### Work order
Present the following data again exactly as it is shown.

━━━━━ Records provided

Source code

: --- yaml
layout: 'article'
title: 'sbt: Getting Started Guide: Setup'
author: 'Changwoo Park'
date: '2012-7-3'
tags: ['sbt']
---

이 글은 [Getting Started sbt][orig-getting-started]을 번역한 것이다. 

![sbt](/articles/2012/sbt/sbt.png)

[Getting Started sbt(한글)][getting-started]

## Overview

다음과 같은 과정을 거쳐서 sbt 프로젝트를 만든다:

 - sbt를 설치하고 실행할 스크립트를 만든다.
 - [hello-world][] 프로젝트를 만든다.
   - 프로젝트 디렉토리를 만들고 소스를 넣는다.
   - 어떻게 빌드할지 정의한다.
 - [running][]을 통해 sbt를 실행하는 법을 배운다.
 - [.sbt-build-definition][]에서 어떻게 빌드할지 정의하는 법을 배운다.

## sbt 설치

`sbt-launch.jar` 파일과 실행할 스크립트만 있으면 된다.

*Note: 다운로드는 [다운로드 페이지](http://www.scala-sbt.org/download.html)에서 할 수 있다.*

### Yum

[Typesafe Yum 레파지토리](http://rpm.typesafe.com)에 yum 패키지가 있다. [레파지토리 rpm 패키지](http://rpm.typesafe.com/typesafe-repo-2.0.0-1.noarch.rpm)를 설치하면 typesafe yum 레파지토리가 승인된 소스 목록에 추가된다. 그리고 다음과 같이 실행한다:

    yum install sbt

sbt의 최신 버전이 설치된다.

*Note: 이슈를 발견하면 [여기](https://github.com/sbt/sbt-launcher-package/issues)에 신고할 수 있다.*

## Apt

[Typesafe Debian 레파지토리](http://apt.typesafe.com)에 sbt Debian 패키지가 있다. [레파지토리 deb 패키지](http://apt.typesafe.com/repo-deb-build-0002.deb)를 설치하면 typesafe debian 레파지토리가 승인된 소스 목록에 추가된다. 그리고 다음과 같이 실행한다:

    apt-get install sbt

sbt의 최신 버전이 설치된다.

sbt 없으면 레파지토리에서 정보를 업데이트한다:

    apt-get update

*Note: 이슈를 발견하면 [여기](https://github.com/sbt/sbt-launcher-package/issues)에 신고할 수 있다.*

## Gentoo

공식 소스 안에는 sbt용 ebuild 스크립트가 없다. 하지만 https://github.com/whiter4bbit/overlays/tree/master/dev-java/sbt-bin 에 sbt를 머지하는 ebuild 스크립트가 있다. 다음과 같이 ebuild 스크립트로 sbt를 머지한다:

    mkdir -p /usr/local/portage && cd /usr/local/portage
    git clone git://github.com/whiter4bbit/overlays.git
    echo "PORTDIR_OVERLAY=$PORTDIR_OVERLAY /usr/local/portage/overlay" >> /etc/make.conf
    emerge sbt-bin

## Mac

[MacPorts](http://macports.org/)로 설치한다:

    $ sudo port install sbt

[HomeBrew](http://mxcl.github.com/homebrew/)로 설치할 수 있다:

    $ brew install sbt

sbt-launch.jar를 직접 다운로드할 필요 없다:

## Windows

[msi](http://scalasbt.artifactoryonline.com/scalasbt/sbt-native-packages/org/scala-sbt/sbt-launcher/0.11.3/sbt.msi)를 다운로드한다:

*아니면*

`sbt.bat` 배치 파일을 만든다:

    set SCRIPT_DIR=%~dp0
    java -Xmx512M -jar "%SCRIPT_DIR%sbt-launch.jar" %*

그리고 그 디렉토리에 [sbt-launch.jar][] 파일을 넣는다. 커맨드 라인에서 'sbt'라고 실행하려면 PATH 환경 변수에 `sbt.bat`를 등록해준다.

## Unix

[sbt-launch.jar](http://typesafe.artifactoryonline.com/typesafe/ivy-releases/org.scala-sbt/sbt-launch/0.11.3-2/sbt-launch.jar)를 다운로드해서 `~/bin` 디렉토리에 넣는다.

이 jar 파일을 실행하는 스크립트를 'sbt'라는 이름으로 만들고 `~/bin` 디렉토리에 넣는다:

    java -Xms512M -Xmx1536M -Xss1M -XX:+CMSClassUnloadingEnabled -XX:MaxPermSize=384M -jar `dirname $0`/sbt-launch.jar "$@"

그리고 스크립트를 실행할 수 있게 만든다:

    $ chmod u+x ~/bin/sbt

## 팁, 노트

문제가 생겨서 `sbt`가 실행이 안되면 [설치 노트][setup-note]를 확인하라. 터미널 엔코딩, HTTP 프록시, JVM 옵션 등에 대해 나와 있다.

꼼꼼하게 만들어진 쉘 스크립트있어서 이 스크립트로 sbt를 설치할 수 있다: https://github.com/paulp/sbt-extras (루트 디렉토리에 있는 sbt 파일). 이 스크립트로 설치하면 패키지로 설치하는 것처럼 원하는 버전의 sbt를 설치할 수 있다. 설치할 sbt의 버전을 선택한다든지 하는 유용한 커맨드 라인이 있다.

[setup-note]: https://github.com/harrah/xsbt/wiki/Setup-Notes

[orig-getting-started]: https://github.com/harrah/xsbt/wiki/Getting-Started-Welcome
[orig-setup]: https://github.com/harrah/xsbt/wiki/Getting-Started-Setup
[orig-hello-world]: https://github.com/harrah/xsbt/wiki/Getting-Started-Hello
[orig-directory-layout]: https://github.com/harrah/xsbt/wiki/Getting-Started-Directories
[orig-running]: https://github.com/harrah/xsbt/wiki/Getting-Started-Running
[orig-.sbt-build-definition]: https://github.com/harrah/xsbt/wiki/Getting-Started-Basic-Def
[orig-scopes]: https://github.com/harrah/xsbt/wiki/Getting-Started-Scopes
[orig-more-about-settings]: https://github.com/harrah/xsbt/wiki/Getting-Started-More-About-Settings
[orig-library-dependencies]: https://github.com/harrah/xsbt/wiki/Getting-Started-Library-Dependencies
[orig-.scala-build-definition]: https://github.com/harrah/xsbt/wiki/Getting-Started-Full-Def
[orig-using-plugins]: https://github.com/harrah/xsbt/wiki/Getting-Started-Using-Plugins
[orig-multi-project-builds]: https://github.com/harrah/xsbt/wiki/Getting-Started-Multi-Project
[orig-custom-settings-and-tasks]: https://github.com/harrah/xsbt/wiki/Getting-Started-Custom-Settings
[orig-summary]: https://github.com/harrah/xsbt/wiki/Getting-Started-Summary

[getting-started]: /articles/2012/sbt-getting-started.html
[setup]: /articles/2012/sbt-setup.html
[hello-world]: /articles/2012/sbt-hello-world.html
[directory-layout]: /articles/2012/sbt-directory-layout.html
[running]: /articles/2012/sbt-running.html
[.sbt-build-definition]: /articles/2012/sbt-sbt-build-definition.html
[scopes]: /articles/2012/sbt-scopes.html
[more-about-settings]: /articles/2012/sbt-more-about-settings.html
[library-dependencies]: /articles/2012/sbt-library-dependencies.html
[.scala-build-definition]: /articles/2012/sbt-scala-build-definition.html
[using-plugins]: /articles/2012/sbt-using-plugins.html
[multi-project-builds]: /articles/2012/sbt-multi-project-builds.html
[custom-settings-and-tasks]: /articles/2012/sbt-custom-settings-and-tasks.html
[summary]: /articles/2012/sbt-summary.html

━━━━━━━━━━

### Output below
Source code

: --- yaml
layout: 'article'
title: 'sbt: Getting Started Guide: Setup'
author: 'Changwoo Park'
date: '2012-7-3'
tags: ['sbt']
---

이 글은 [Getting Started sbt][orig-getting-started]을 번역한 것이다. 

![sbt](/articles/2012/sbt/sbt.png)

[Getting Started sbt(한글)][getting-started]

## Overview

다음과 같은 과정을 거쳐서 sbt 프로젝트를 만든다:

 - sbt를 설치하고 실행할 스크립트를 만든다.
 - [hello-world][] 프로젝트를 만든다.
   - 프로젝트 디렉토리를 만들고 소스를 넣는다.
   - 어떻게 빌드할지 정의한다.
 - [running][]을 통해 sbt를 실행하는 법을 배운다.
 - [.sbt-build-definition][]에서 어떻게 빌드할지 정의하는 법을 배운다.

## sbt 설치

`sbt-launch.jar` 파일과 실행할 스크립트만 있으면 된다.

*Note: 다운로드는 [다운로드 페이지](http://www.scala-sbt.org/download.html)에서 할 수 있다.*

### Yum

[Typesafe Yum 레파지토리](http://rpm.typesafe.com)에 yum 패키지가 있다. [레파지토리 rpm 패키지](http://rpm.typesafe.com/typesafe-repo-2.0.0-1.noarch.rpm)를 설치하면 typesafe yum 레파지토리가 승인된 소스 목록에 추가된다. 그리고 다음과 같이 실행한다:

    yum install sbt

sbt의 최신 버전이 설치된다.

*Note: 이슈를 발견하면 [여기](https://github.com/sbt/sbt-launcher-package/issues)에 신고할 수 있다.*

## Apt

[Typesafe Debian 레파지토리](http://apt.typesafe.com)에 sbt Debian 패키지가 있다. [레파지토리 deb 패키지](http://apt.typesafe.com/repo-deb-build-0002.deb)를 설치하면 typesafe debian 레파지토리가 승인된 소스 목록에 추가된다. 그리고 다음과 같이 실행한다:

    apt-get install sbt

sbt의 최신 버전이 설치된다.

sbt 없으면 레파지토리에서 정보를 업데이트한다:

    apt-get update

*Note: 이슈를 발견하면 [여기](https://github.com/sbt/sbt-launcher-package/issues)에 신고할 수 있다.*

## Gentoo

공식 소스 안에는 sbt용 ebuild 스크립트가 없다. 하지만 https://github.com/whiter4bbit/overlays/tree/master/dev-java/sbt-bin 에 sbt를 머지하는 ebuild 스크립트가 있다. 다음과 같이 ebuild 스크립트로 sbt를 머지한다:

    mkdir -p /usr/local/portage && cd /usr/local/portage
    git clone git://github.com/whiter4bbit/overlays.git
    echo "PORTDIR_OVERLAY=$PORTDIR_OVERLAY /usr/local/portage/overlay" >> /etc/make.conf
    emerge sbt-bin

## Mac

[MacPorts](http://macports.org/)로 설치한다:

    $ sudo port install sbt

[HomeBrew](http://mxcl.github.com/homebrew/)로 설치할 수 있다:

    $ brew install sbt

sbt-launch.jar를 직접 다운로드할 필요 없다:

## Windows

[msi](http://scalasbt.artifactoryonline.com/scalasbt/sbt-native-packages/org/scala-sbt/sbt-launcher/0.11.3/sbt.msi)를 다운로드한다:

*아니면*

`sbt.bat` 배치 파일을 만든다:

    set SCRIPT_DIR=%~dp0
    java -Xmx512M -jar "%SCRIPT_DIR%sbt-launch.jar" %*

그리고 그 디렉토리에 [sbt-launch.jar][] 파일을 넣는다. 커맨드 라인에서 'sbt'라고 실행하려면 PATH 환경 변수에 `sbt.bat`를 등록해준다.

## Unix

[sbt-launch.jar](http://typesafe.artifactoryonline.com/typesafe/ivy-releases/org.scala-sbt/sbt-launch/0.11.3-2/sbt-launch.jar)를 다운로드해서 `~/bin` 디렉토리에 넣는다.

이 jar 파일을 실행하는 스크립트를 'sbt'라는 이름으로 만들고 `~/bin` 디렉토리에 넣는다:

    java -Xms512M -Xmx1536M -Xss1M -XX:+CMSClassUnloadingEnabled -XX:MaxPermSize=384M -jar `dirname $0`/sbt-launch.jar "$@"

그리고 스크립트를 실행할 수 있게 만든다:

    $ chmod u+x ~/bin/sbt

## 팁, 노트

문제가 생겨서 `sbt`가 실행이 안되면 [설치 노트][setup-note]를 확인하라. 터미널 엔코딩, HTTP 프록시, JVM 옵션 등에 대해 나와 있다.

꼼꼼하게 만들어진 쉘 스크립트있어서 이 스크립트로 sbt를 설치할 수 있다: https://github.com/paulp/sbt-extras (루트 디렉토리에 있는 sbt 파일). 이 스크립트로 설치하면 패키지로 설치하는 것처럼 원하는 버전의 sbt를 설치할 수 있다. 설치할 sbt의 버전을 선택한다든지 하는 유용한 커맨드 라인이 있다.

[setup-note]: https://github.com/harrah/xsbt/wiki/Setup-Notes

[orig-getting-started]: https://github.com/harrah/xsbt/wiki/Getting-Started-Welcome
[orig-setup]: https://github.com/harrah/xsbt/wiki/Getting-Started-Setup
[orig-hello-world]: https://github.com/harrah/xsbt/wiki/Getting-Started-Hello
[orig-directory-layout]: https://github.com/harrah/xsbt/wiki/Getting-Started-Directories
[orig-running]: https://github.com/harrah/xsbt/wiki/Getting-Started-Running
[orig-.sbt-build-definition]: https://github.com/harrah/xsbt/wiki/Getting-Started-Basic-Def
[orig-scopes]: https://github.com/harrah/xsbt/wiki/Getting-Started-Scopes
[orig-more-about-settings]: https://github.com/harrah/xsbt/wiki/Getting-Started-More-About-Settings
[orig-library-dependencies]: https://github.com/harrah/xsbt/wiki/Getting-Started-Library-Dependencies
[orig-.scala-build-definition]: https://github.com/harrah/xsbt/wiki/Getting-Started-Full-Def
[orig-using-plugins]: https://github.com/harrah/xsbt/wiki/Getting-Started-Using-Plugins
[orig-multi-project-builds]: https://github.com/harrah/xsbt/wiki/Getting-Started-Multi-Project
[orig-custom-settings-and-tasks]: https://github.com/harrah/xsbt/wiki/Getting-Started-Custom-Settings
[orig-summary]: https://github.com/harrah/xsbt/wiki/Getting-Started-Summary

[getting-started]: /articles/2012/sbt-getting-started.html
[setup]: /articles/2012/sbt-setup.html
[hello-world]: /articles/2012/sbt-hello-world.html
[directory-layout]: /articles/2012/sbt-directory-layout.html
[running]: /articles/2012/sbt-running.html
[.sbt-build-definition]: /articles/2012/sbt-sbt-build-definition.html
[scopes]: /articles/2012/sbt-scopes.html
[more-about-settings]: /articles/2012/sbt-more-about-settings.html
[library-dependencies]: /articles/2012/sbt-library-dependencies.html
[.scala-build-definition]: /articles/2012/sbt-scala-build-definition.html
[using-plugins]: /articles/2012/sbt-using-plugins.html
[multi-project-builds]: /articles/2012/sbt-multi-project-builds.html
[custom-settings-and-tasks]: /articles/2012/sbt-custom-settings-and-tasks.html
[summary]: /articles/2012/sbt-summary.html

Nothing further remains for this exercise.